AVAILABLE RECORDS |
= = =
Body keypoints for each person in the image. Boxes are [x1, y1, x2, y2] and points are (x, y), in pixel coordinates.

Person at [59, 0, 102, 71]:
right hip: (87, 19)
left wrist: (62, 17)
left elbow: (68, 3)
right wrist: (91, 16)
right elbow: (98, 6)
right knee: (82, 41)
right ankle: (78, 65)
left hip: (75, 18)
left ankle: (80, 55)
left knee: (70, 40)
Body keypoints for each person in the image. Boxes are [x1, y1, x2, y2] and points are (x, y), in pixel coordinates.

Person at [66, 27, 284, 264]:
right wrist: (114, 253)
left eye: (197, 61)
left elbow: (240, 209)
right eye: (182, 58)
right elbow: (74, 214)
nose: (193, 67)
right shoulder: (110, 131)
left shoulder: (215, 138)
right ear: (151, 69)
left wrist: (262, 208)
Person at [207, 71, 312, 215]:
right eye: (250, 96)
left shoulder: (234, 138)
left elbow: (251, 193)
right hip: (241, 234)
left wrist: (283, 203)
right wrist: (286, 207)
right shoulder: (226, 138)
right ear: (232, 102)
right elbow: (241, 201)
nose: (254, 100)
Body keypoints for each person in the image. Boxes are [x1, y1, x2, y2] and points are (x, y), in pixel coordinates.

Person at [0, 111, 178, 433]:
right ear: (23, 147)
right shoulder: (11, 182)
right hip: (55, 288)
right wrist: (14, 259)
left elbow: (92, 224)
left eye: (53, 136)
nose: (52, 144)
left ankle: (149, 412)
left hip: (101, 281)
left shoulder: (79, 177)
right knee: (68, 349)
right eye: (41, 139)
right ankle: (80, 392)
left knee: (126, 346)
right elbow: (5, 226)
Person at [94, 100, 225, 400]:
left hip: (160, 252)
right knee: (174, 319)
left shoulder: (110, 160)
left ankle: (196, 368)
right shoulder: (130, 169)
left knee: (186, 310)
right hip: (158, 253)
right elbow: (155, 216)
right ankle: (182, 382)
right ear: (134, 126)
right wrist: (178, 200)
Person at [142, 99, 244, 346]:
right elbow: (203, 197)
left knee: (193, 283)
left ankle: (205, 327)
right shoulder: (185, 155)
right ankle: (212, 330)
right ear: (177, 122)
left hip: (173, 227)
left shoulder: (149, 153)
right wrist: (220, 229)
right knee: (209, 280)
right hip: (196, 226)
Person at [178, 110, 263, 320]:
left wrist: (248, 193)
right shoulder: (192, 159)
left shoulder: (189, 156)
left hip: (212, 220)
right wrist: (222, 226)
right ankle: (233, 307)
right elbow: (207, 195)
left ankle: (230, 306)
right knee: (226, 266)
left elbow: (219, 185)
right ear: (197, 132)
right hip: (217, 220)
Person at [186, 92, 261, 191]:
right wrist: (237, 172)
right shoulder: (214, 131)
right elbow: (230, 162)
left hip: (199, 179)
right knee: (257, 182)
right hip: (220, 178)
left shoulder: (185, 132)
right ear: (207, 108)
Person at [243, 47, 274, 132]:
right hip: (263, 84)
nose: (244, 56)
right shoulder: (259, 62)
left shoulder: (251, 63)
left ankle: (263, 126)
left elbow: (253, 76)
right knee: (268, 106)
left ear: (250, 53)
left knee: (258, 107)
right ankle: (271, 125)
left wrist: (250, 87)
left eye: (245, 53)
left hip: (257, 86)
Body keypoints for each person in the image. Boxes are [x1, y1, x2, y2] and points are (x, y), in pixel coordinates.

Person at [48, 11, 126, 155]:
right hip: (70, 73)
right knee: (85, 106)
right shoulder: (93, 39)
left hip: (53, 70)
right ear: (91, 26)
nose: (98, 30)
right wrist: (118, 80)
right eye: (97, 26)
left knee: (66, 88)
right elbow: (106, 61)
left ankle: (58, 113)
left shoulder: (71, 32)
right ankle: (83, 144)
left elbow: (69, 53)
= = =
EXERCISE BRIEF |
Look above for the line with "right shoulder: (110, 131)"; retype exactly that line, every line after it up to the line with "right ear: (232, 102)", and that line too, nothing else.

TASK ANSWER |
right shoulder: (110, 131)
left shoulder: (215, 138)
right ear: (151, 69)
left wrist: (262, 208)
Person at [207, 71, 312, 215]:
right eye: (250, 96)
left shoulder: (234, 138)
left elbow: (251, 193)
right hip: (241, 234)
left wrist: (283, 203)
right wrist: (286, 207)
right shoulder: (226, 138)
right ear: (232, 102)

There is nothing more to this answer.